Al lado de la fábrica, había una construcción antigua que me llamó la atención porque parecía un castillo. Me detuve para verla más en detalle y, mientras arrimaba mi rostro a la reja, tanteaba el portón que parecía abierto, sin llave. Una señora, sentada en el porche de la casa contigua, seguía mis pasos desde que había bajado del auto. Yo lo sabía. Cuando notó que estaba intentando abrir el portón se paró de su sillón y se acercó con premura. La miré un tanto asustado, preocupado por el reto que pensé que sobrevendría, pero enseguida me sonrió para tranquilizarme y me preguntó si quería conocer el lugar, agregando que era la antigua usina de la ciudad. Asentí meneando la cabeza, devolviendo la sonrisa. Ese fue el comienzo de un paseo que aún hoy, más de 40 años después, siento agradable y cariñoso, incunable.
Años más tarde, cuando comencé a estudiar el Profesorado de Castellano, Literatura y Latín, supe que aquella menuda, simpática y cariñosa personita, la misma que me había paseado por la vieja usina de Larroque mientras me contaba su historia, había sido, nada más y nada menos, que María Esther de Miguel [biografía]. Todo cobró otro sentido porque ese fue el puntapié por el que el misterio comenzó a carcomer mis escritos, aquel paseo de la mano con ella por la antigua casona fue el culpable.
Ayudando a la viuda
Esto sucedió hace mucho tiempo. Éramos jóvenes, vivarachos y estábamos en verano. Las vacaciones nos habían reunido en aquella vieja estancia y la cercanía del monte invitaba a la aventura. En uno de los consabidos asados nocturnos en que los grandes se dedicaban al vino y a las historias lugareñas y los chicos a mortificar concienzudamente a los perros, alguien habló del puma, merodeador. Nosotros sentimos la implícita invitación para una hazaña que podíamos protagonizar.
Don Pablo, el dueño de casa, era alto de estatura, alegre de genio y dueño de una nutrida barba: si la naturaleza te provee de pelos, no será para que te los arranques, decía siempre. Pero aquella noche dijo:
—El maldito hizo una carnicería con las gallinas cluecas del plantel de las Sussex. Una barbaridad.
—Que importancia tienen las Sussex: El peligro está en que pueda atacar a los niños. La semana pasada lo vio uno de los peones —dijo su mujer, dama encantadora—. Es un animal que está cebado y le ha perdido el miedo a las casas.
Por “las casas” entendía el hermoso casco, antiguo y sólido, al cual generaciones de López Pardal habían ido agregando construcciones, árboles y muebles. Alrededor de la casona. principal se levantaban diversas edificaciones de variado calibre utilizadas como vivienda de los peones o para faenas atinentes a la explotación. Después de las casas se extendían hectáreas y hectáreas de campo limpio, hacia el sur; de ceñida maraña montielera hacia el norte y el río. Allí estaba, entre árboles centenarios y lujuriosas enredaderas, el puma.

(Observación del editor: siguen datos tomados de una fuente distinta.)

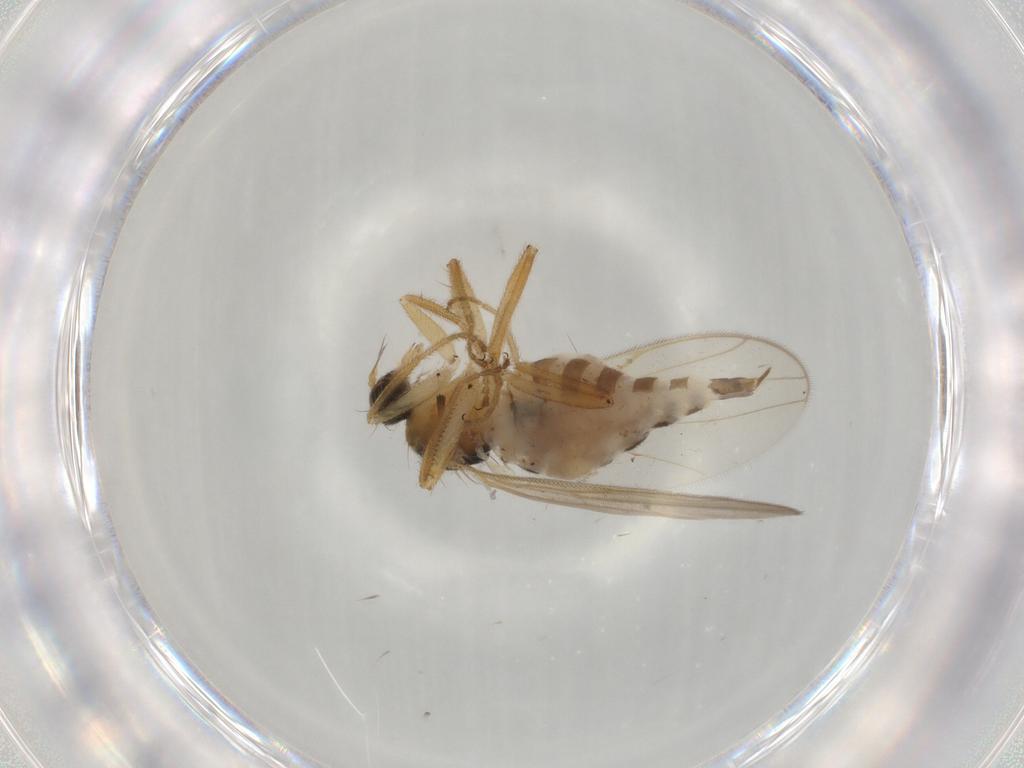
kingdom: Animalia
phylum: Arthropoda
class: Insecta
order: Diptera
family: Hybotidae
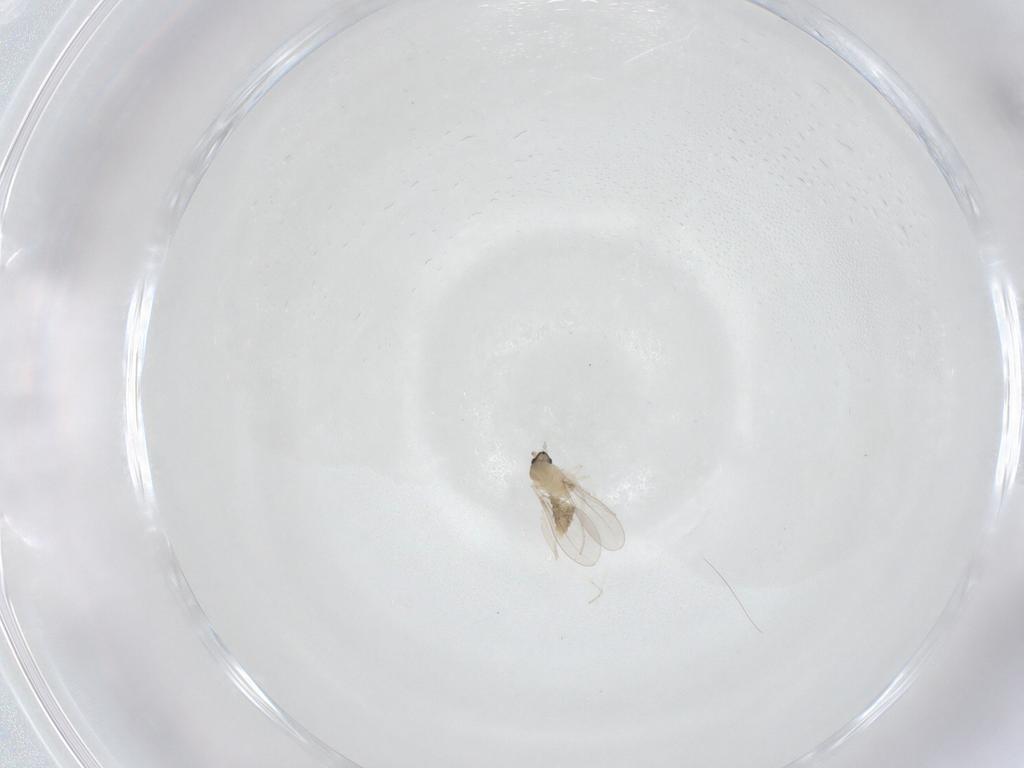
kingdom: Animalia
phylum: Arthropoda
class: Insecta
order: Diptera
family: Cecidomyiidae
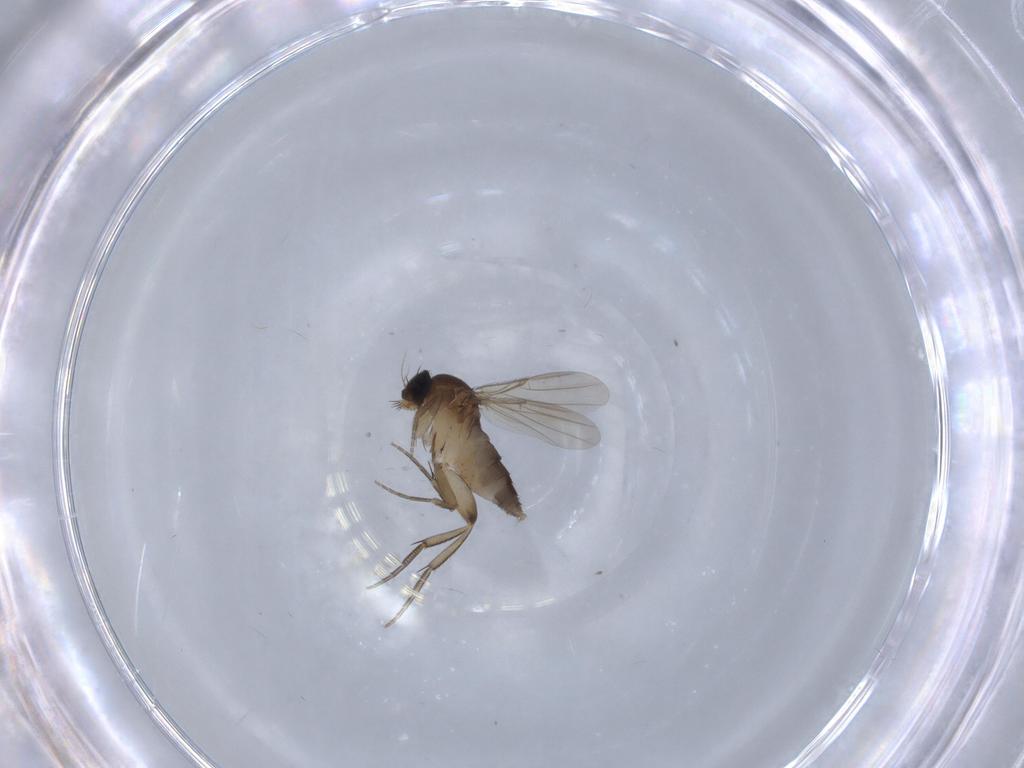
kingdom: Animalia
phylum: Arthropoda
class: Insecta
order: Diptera
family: Phoridae
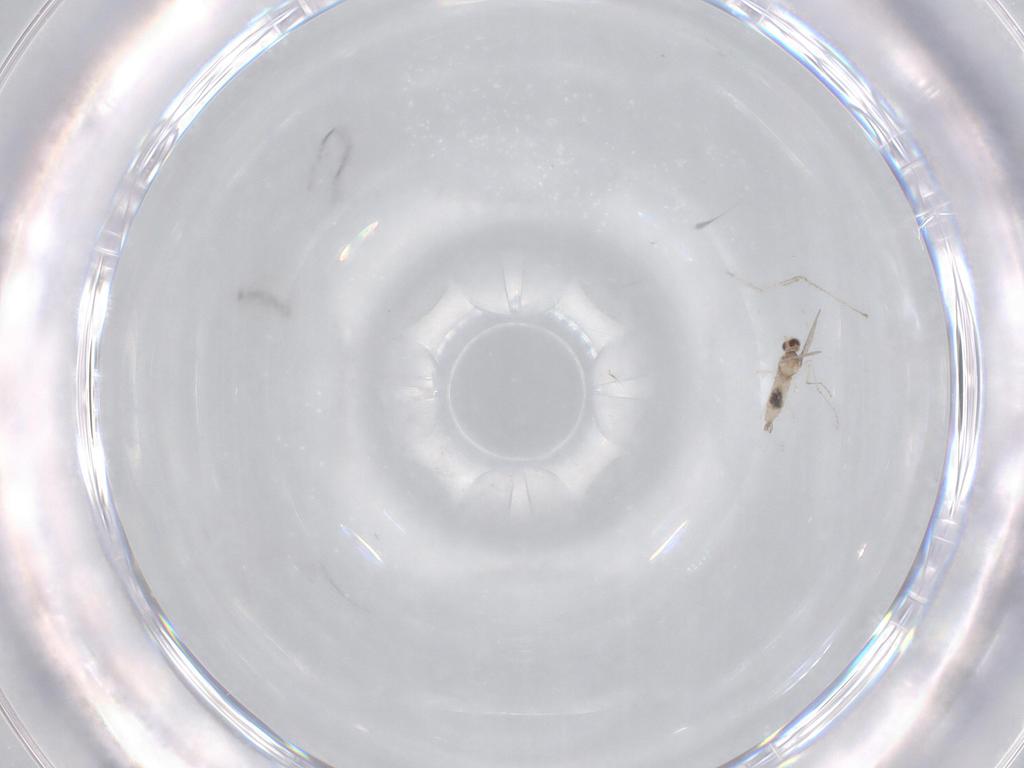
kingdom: Animalia
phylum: Arthropoda
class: Insecta
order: Diptera
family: Cecidomyiidae
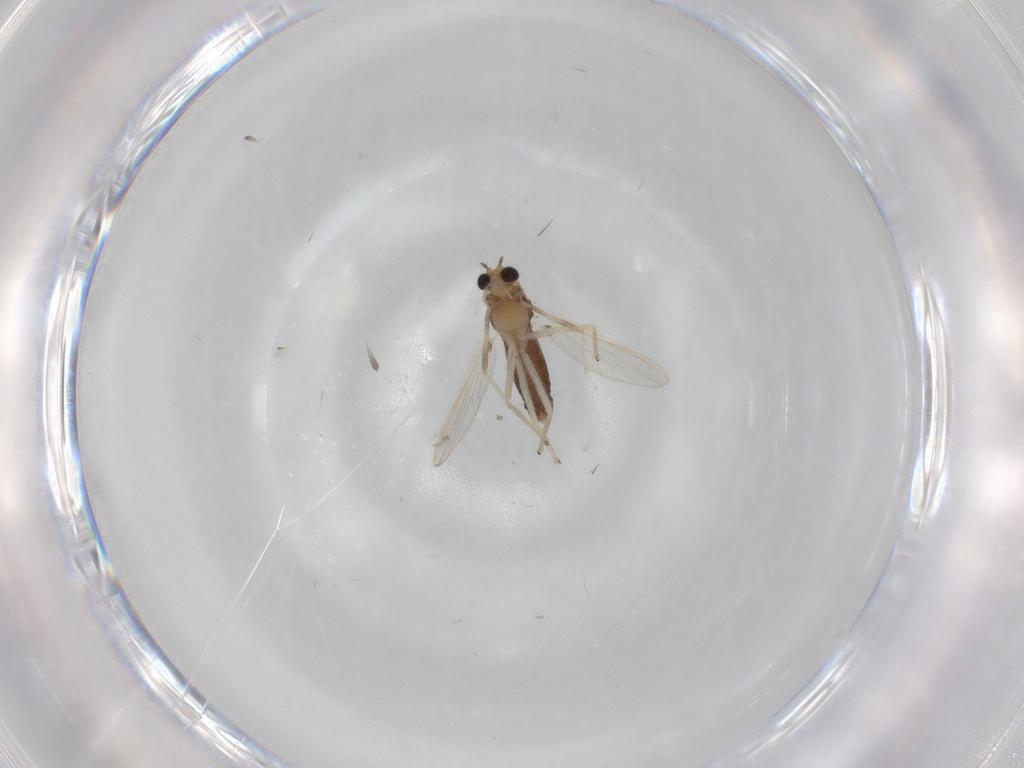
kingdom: Animalia
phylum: Arthropoda
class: Insecta
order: Diptera
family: Chironomidae
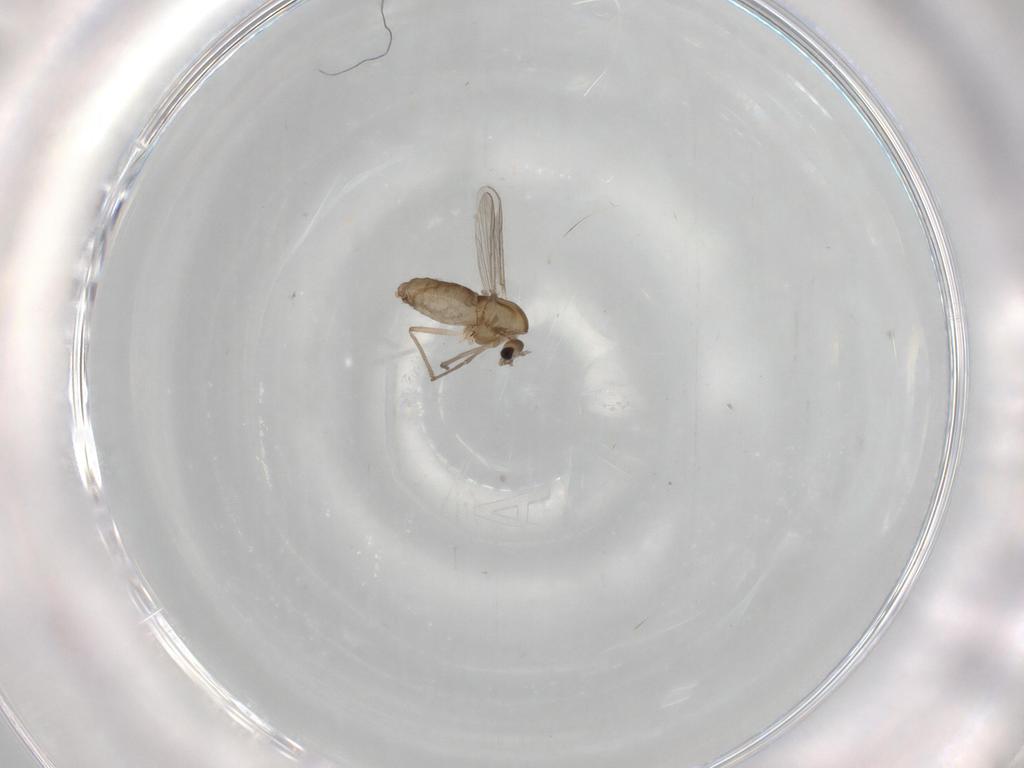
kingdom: Animalia
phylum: Arthropoda
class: Insecta
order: Diptera
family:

—Flor de lío va a, ser encontrarlo —dijo Joaquín, el hijo de don Pablo, amigo por quien allí estaba en esas vacaciones.
Visiblemente afianzada nuestra decisión de salir a cazarlo, fraguamos la partida los dos, Joaquín y yo, junto a Ricardo Aroles, un amigo arquitecto que durante el año trajina entre cátedras y planos y en las vacaciones se convierte en un Marco Polo del siglo XX.
Con el último vino y la entrada del alba, lo decidimos; saldríamos en la madrugada del día siguiente, lunes.
—Ya se ha hecho tarde —apuntó don Pablo—. La partida no deja de tener sus riesgos y es necesario que salgan descansados y sin tanto vinacho encima. Mañana domingo a descansar —señaló su mujer—. Y el cuero del puma, para una alfombra en mi cuarto.
—Por supuesto— aceptó Aroles, que ya había estado haciendo fantasías con que un diente (o quizás, una uña, no estaba muy seguro) se lo ofrecería a la señora para un broche por él diseñado.
Ese día, nos llegaron noticias de nuevas depredaciones, por lo cual la situación permanecía a la altura de las personales expectativas. El alba del lunes nos encontró, de pie, con esa nerviosidad propia de quienes no acostumbran a madrugar, en la gran cocina. Algunas estrellas extenuadas sobrevivían en el cielo, del campo llegaban esos confusos rumores que preceden al amanecer, el último silencio lo aventó el coche que nos aproximaría hasta las primeras estribaciones del monte. En el monte estaríamos solos. Con nuestras armas.
La partida, por orden del patrón, la dirigiría el capataz. Se apellidaba Martínez; su nombre era Silvestre. Lo vimos, alto y fornido, la cara empedrada de arrugas nacidas, más que de los años, de la intemperie, propenso al medio tono y a la parquedad. Mientras trajinábamos con el mate y el café, comunicó que de la partida serían dos peones más. Seguridades que quería el patrón, dijo. Y no escondió su desagrado por la tardanza de los hombres. Su mirada imprecisa iba hacia afuera y arriba. Además de los peones, algo buscaba. ¿Qué? ¿Rastros de tormenta? No, contestó. Pero algo en su voz me recordó a mí, que soy médico, los subterfugios que utilizo para no asustar a un paciente.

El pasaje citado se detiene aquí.